For stargazing, it’s hard to beat tiny Solitaire junction. As darkness closes in, planets twinkle brilliantly and an unimaginable number of stars cascade down the sides of the celestial dome to the edges of the horizon. But, it doesn’t have to be Solitaire. Namibia’s night skies are spectacular almost everywhere. Rooisand Desert Ranch, on the edge of the Gamsberg mountain range and easily accessed en route between Windhoek and Sossusvlei, is one of several places with an observatory.
How much money do I need for Namibia?
It’s easy to spend too much, but with a bit of effort, budget travel is also possible in Namibia. Excellent campsites are widely available, almost always with a braai (barbecue grill).

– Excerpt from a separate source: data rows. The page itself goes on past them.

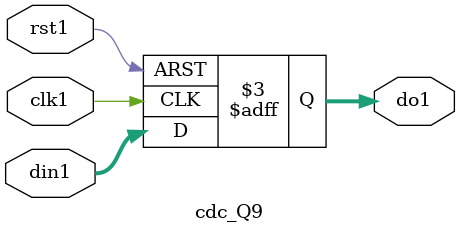
<source format=v>
module cdc_Q9(input clk1,rst1,input [7:0] din1, output reg [7:0]do1);

always @(posedge clk1 or negedge rst1)
begin

if(~rst1)
begin
do1 <= 8'b0;
end

else
begin 
do1 <= din1;
end
end

endmodule

</source>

If you want to splurge, there are some top-class desert and safari lodges. Credit and debit cards are accepted in most places, and at most filling stations, but carry a bit of reserve cash just in case. ATMs in all major towns dispense Namibian dollars. South African Rands (to which Namibian dollars are pegged one-to-one) are accepted everywhere.
Hostel room: N$300 (US$15)
Campsite: N$120–200 (US$6–10)
Double room at a hotel or lodge: N$2500–5000 (US$125–250)
Serving of kapana (grilled, spiced meat): N$40 (US$2)
Sandwich: N$50 (US$2.50)
Portion of biltong: N$60 (US$3)
Restaurant dinner for two: N$400 (US$20)
Beer/pint at the bar N$40 (US$2)
What do I need to know about traveling in Namibia with kids?
Namibia has strict rules in place to prevent child trafficking. If traveling with children under 18 years of age, you’ll need to carry a certified copy of the child’s long-form birth certificate (showing the names of both parents). If only one parent is traveling, you’ll also need to show permission from the other parent to travel with your child, together with a certified copy of the other parent’s ID, or a certified document showing that you have sole custody.
What should I pack?
Especially around Windhoek and in other elevated areas, nighttime temperatures from late June through August routinely drop below freezing, so bring something warm to wear. If you’ll be camping, don’t be surprised to find your water bottle frozen when you awaken.